A Bahia, o mercado livre e o fulfillment
Confira a coluna de Armando Avena

Fulfillment é um termo utilizado nos e-commerces e nas lojas virtuais para se referir ao gerenciamento e à execução das atividades logísticas necessárias para atender aos pedidos de uma loja. Em três palavras, significa: estoque + separação + envio e explica por que o leitor pode comprar um produto hoje e recebê-lo amanhã ou dois dias depois.
A Bahia é a sede do maior fulfillment do Nordeste, localizado em Simões Filho, no eixo da BA-093. Trata-se do Centro de Distribuição do Mercado Livre, instalado no maior condomínio logístico da Bahia e da região, com um complexo de galpões de cerca de 171 mil m² de área bruta locável, em um terreno de mais de 600 mil m², o que já indica a possibilidade de expansão futura.
Os demais gigantes do e-commerce também possuem centros logísticos, mas operam de maneira diferente.

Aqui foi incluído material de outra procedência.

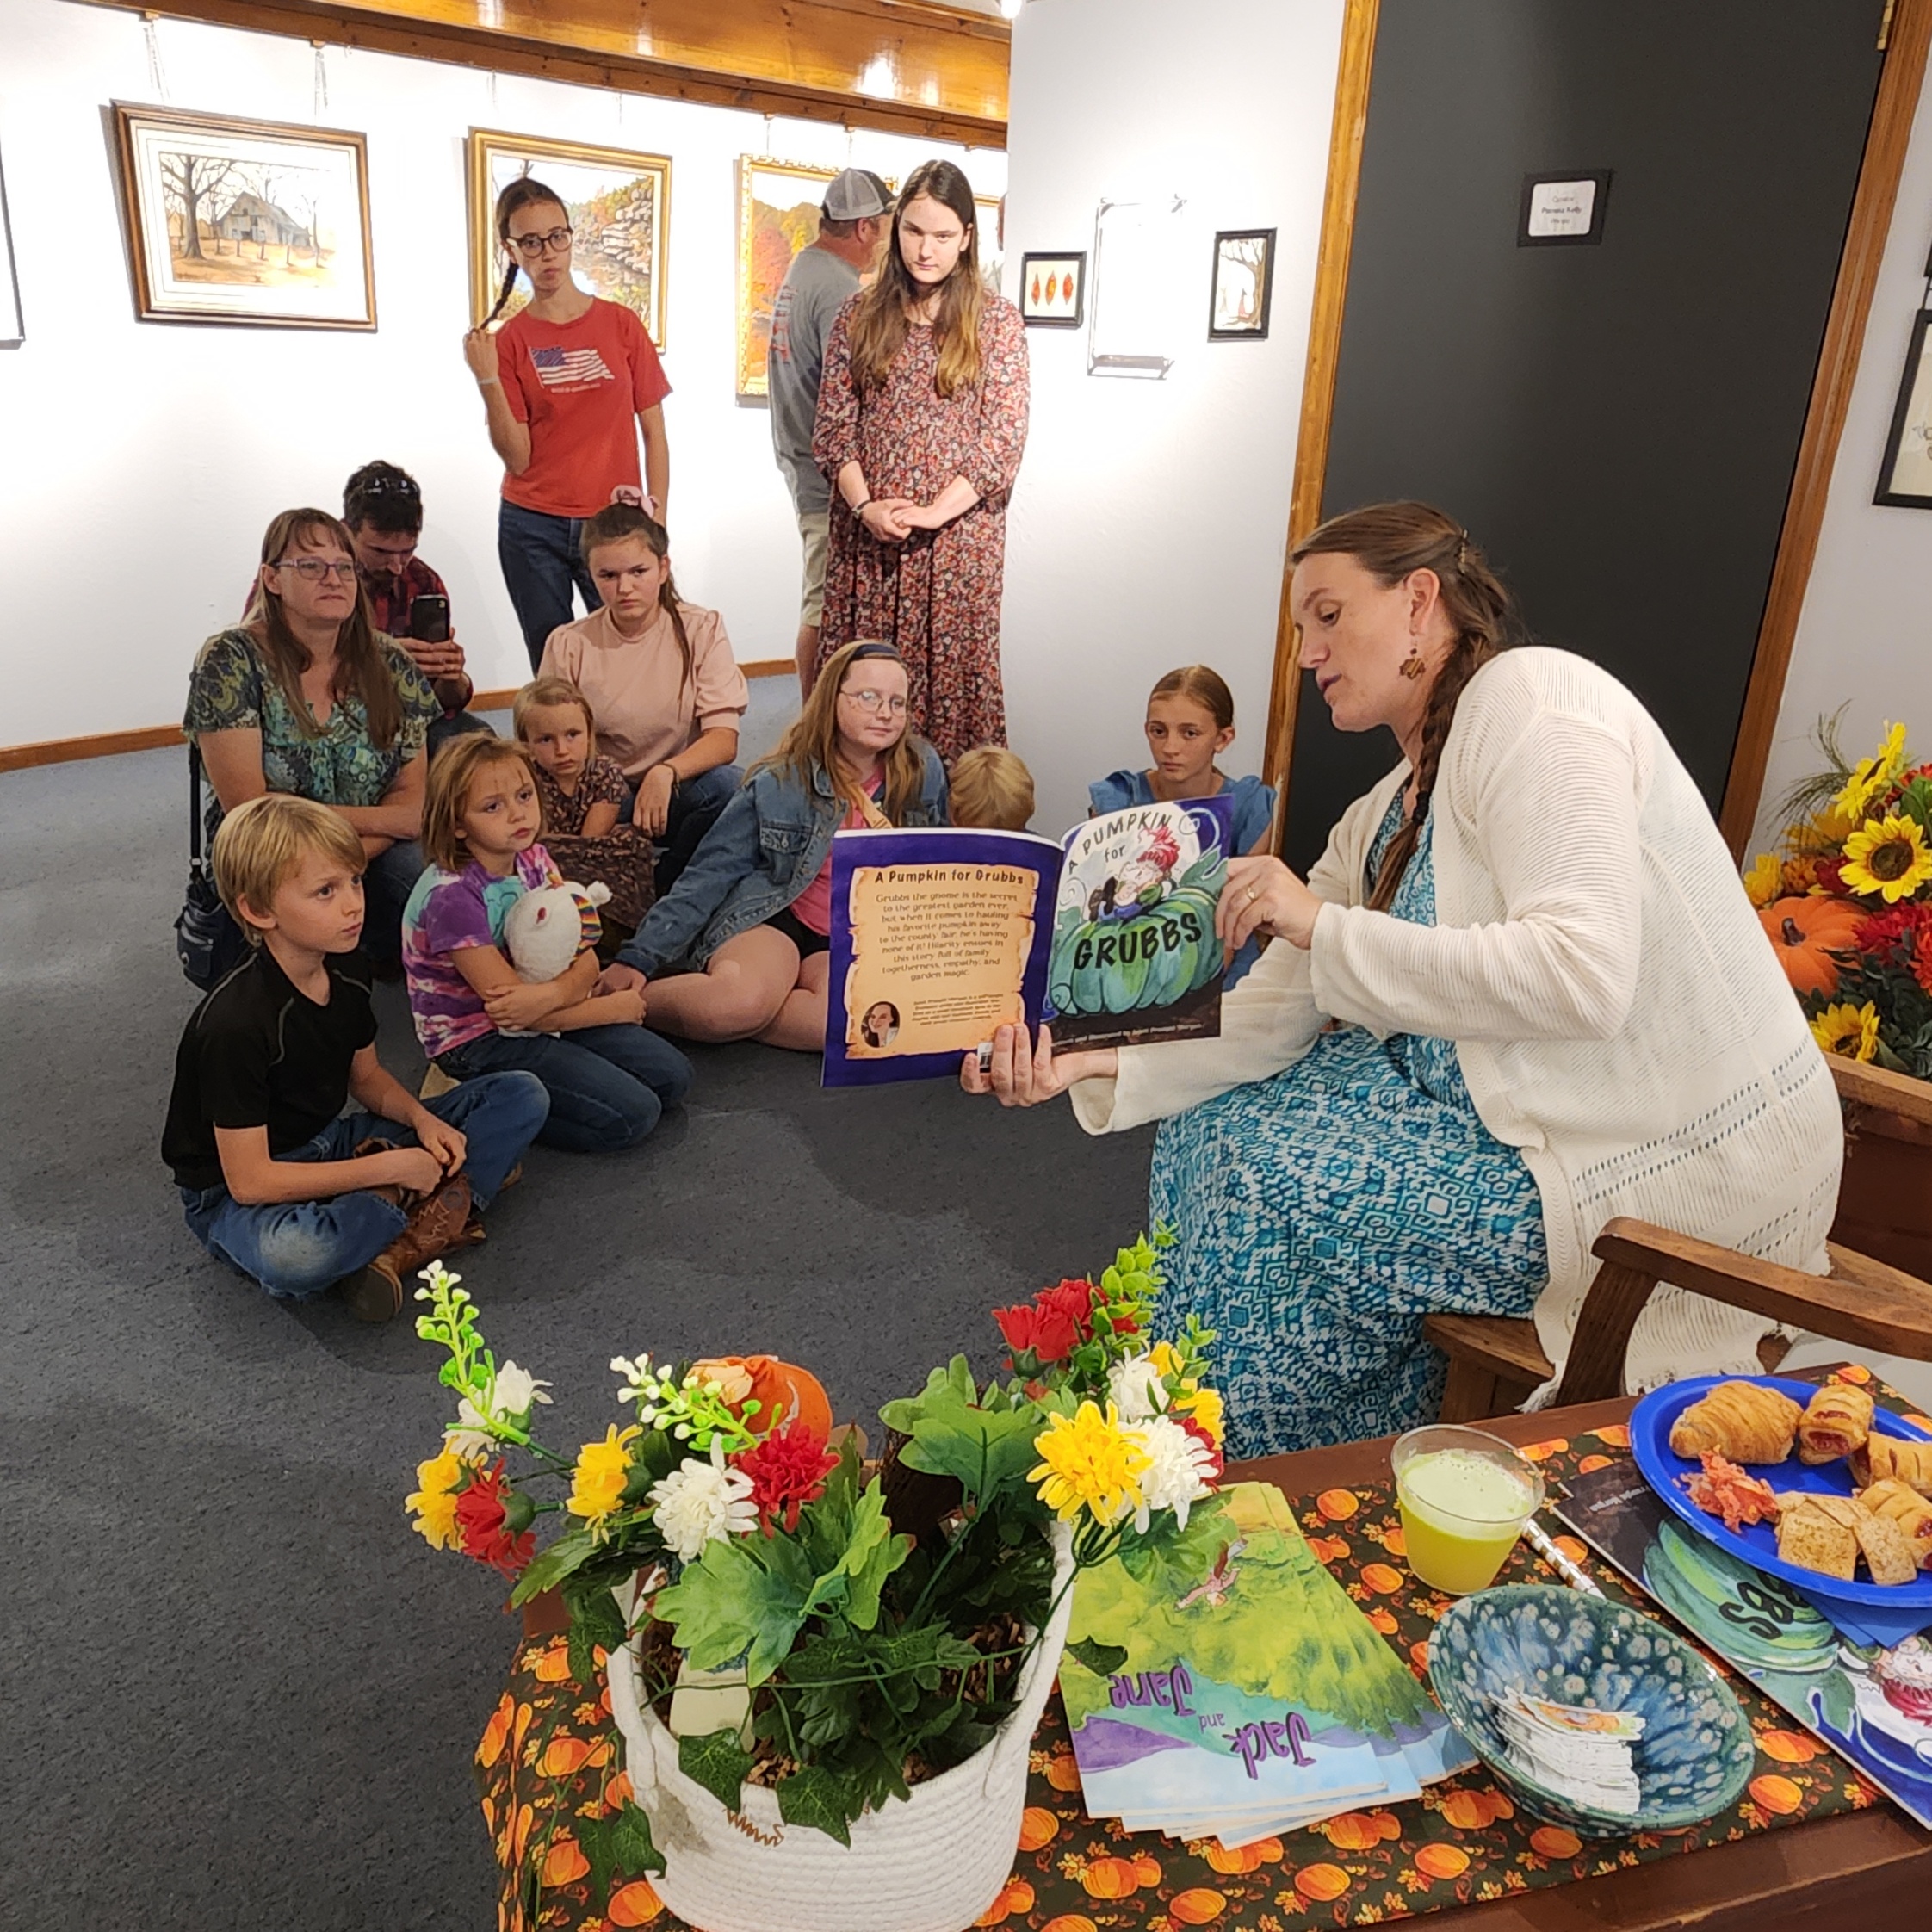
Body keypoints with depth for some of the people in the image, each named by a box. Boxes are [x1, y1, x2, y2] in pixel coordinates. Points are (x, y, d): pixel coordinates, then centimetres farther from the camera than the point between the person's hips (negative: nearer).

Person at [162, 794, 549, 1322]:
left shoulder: (347, 971, -5)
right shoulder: (235, 1024, -28)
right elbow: (249, 1181, -26)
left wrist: (422, 1119, -9)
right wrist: (387, 1167, -24)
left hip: (332, 1149, 7)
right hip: (236, 1197, -7)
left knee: (522, 1097, -2)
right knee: (293, 1256, -45)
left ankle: (396, 1252, -18)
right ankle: (452, 1192, -15)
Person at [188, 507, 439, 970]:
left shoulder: (391, 664, 5)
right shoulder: (230, 662, -6)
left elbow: (413, 802, -1)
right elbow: (247, 810, -12)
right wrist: (375, 819, -10)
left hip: (372, 864, 3)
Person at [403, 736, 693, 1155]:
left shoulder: (533, 861, -1)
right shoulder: (451, 894, -24)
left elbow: (586, 959, -4)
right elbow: (504, 1003, -22)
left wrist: (552, 993, -29)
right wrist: (617, 1007, -13)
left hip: (548, 1015, 8)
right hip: (478, 1040, -7)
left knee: (672, 1076, 1)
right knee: (631, 1115, -17)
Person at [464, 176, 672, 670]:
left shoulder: (621, 324, 4)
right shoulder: (508, 342, 3)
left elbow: (653, 432, 5)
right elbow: (517, 457, -3)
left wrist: (657, 516, -4)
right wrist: (488, 380, -14)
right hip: (533, 530, 0)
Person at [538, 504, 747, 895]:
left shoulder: (701, 629, -3)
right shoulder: (568, 645, -1)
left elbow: (725, 738, -13)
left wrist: (666, 773, -33)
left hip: (677, 793, 0)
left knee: (727, 785, -33)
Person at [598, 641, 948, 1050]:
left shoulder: (924, 771, -3)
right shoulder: (782, 783, -8)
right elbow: (710, 873, -7)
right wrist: (637, 958, -13)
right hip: (774, 920, -2)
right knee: (741, 999, -36)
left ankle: (719, 1018, -12)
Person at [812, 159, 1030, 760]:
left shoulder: (997, 320, 2)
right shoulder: (861, 315, 9)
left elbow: (1005, 438, -5)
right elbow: (833, 424, 5)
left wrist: (934, 513, -14)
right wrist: (865, 505, -12)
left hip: (959, 534, -2)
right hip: (865, 533, 2)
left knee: (951, 665, 1)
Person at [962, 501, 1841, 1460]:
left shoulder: (1532, 694, -16)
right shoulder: (1385, 818, 10)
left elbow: (1581, 974, -29)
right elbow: (1270, 1020, 6)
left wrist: (1326, 927, -24)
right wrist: (1093, 1065, -7)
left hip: (1676, 1158, -9)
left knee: (1271, 1183, -15)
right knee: (1216, 1130, 4)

A Amazon, por exemplo, tem seu centro em Simões Filho, com uma área logística de cerca de 30 mil m², e utiliza um modelo híbrido, combinando fulfillment regional com last mile e parceiros logísticos, funcionando também como base de distribuição urbana. Já a Shopee possui um centro de distribuição menor e diversos hubs espalhados pelo estado, pois trabalha em regime de cross-docking, ou seja, sem estocagem: o produto chega e é imediatamente preparado para distribuição.
As grandes varejistas também têm centros de distribuição relevantes na Região Metropolitana de Salvador. É o caso das Casas Bahia, que possui um dos maiores CDs do Nordeste, localizado na Via Parafuso, em Camaçari, com cerca de 69 mil m², atendendo também Sergipe e Alagoas. Outro exemplo é o Magazine Luiza, que mantém seu centro de distribuição em Candeias, com cerca de 40 mil m².

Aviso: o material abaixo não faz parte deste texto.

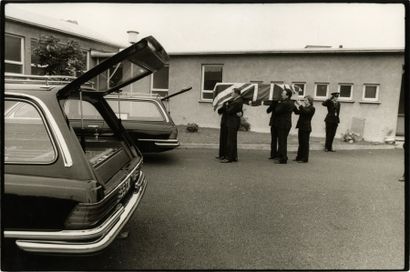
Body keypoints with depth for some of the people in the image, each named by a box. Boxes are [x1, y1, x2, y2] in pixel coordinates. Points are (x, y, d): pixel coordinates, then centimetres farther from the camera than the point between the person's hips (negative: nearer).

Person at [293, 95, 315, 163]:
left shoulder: (312, 108, -7)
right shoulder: (304, 108, 18)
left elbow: (305, 112, -25)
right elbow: (297, 112, 16)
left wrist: (300, 105, -24)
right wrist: (295, 106, 4)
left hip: (306, 128, -8)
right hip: (301, 127, 8)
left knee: (305, 143, -3)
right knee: (301, 143, 13)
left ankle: (304, 158, 4)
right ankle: (299, 157, 20)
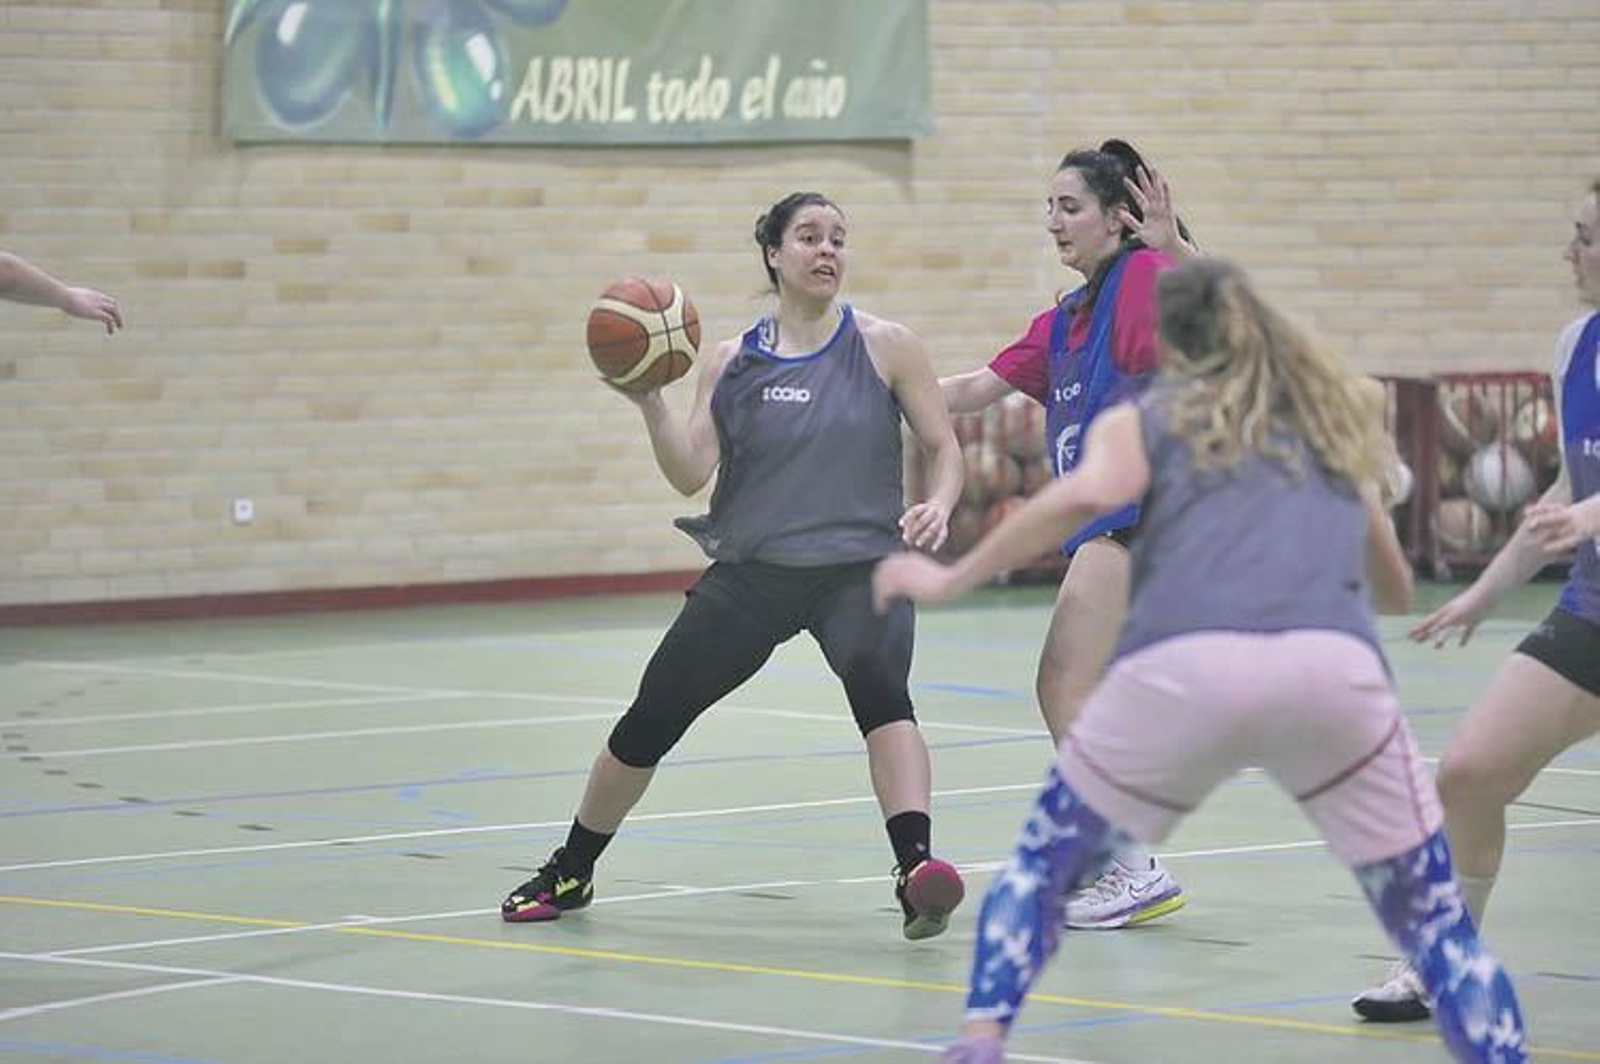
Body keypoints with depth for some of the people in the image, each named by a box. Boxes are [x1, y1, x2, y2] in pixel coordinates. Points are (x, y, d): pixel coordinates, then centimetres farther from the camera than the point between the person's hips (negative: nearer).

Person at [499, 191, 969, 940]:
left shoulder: (884, 346, 0)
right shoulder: (730, 363, 5)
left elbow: (944, 447, 5)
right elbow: (690, 474, -2)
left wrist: (937, 507, -15)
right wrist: (648, 402, -17)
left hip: (860, 568, -3)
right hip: (750, 571, 3)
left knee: (878, 682, -34)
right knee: (650, 719, 6)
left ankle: (917, 867, -45)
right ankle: (569, 873, 29)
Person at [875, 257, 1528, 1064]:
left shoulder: (1143, 417, 24)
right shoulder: (1330, 417, 34)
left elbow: (1090, 493, 0)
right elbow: (1396, 589, 42)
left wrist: (950, 579, 9)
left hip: (1185, 663, -1)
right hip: (1334, 666, 1)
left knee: (1043, 866, 22)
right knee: (1432, 918, 16)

Mas por que a Bahia tem sido escolhida para sediar esses condomínios logísticos? A explicação está na infraestrutura, com fácil acesso às principais rodovias (BR-324 e BR-101), o que facilita a distribuição para o interior, além da proximidade com o Porto de Aratu e o Porto de Salvador. Além disso, os incentivos fiscais também ajudam na atração desses investimentos.
A Bahia, contudo, não é o estado com maior número de operadores de e-commerce. Esse posto é de Pernambuco, que possui um modelo de hub mais diversificado. Já o Ceará conta com um hub logístico de e-commerce onde estão presentes três das maiores empresas de vendas on-line, com centros de distribuição na faixa de 65 mil m² (Amazon), 25 mil m² (Magazine Luiza) e 17 mil m² (Shopee). O município de Itaitinga tornou-se um concorrente direto da Bahia na disputa pelo posto de hub regional.
A Bahia, por sua vez, abriga grandes indústrias, e muitas delas possuem centros de distribuição quase tão grandes quanto o Mercado Livre. É o caso da Ambev, em Camaçari, que mantém o maior hub da empresa no Nordeste, com área total na faixa de 100 mil m², considerando a fábrica e a estrutura logística. Trata-se de uma das maiores unidades da Ambev no mundo, que recentemente recebeu investimentos superiores a R$ 75 milhões em novas linhas, ampliando a produção e a capacidade logística.
Além dele, há centros logísticos importantes, como os da Coca-Cola FEMSA e do Grupo SC (Santa Cruz/Panpharma), com áreas na faixa de 70 mil m², e o do Assaí Atacadista, com cerca de 50 mil m².
Vale lembrar que, no novo modelo logístico, os centros de distribuição de algumas empresas de varejo são alugados, como é o caso do Mercado Livre e Amazon, cujos galpões são alugados da GLP Brasil, empresa internacional de condomínios logísticos. Outras têm CDs próprios como Casas Bahia e Assaí Atacadista, do mesmo modo que as grandes indústrias costumam ter imóveis próprios, integrados às suas operações produtivas e de abastecimento.
O fato é que a Bahia tem posição estratégica e tem condições de se tornar um grande hub logístico, basta investir nessa área, especialmente na infraestrutura, potencializando as vantagens competitivas da Região Metropolitana de Salvador, um ponto nodal da rede logística, e de Feira de Santana que tem o maior entroncamento rodoviário do Nordeste.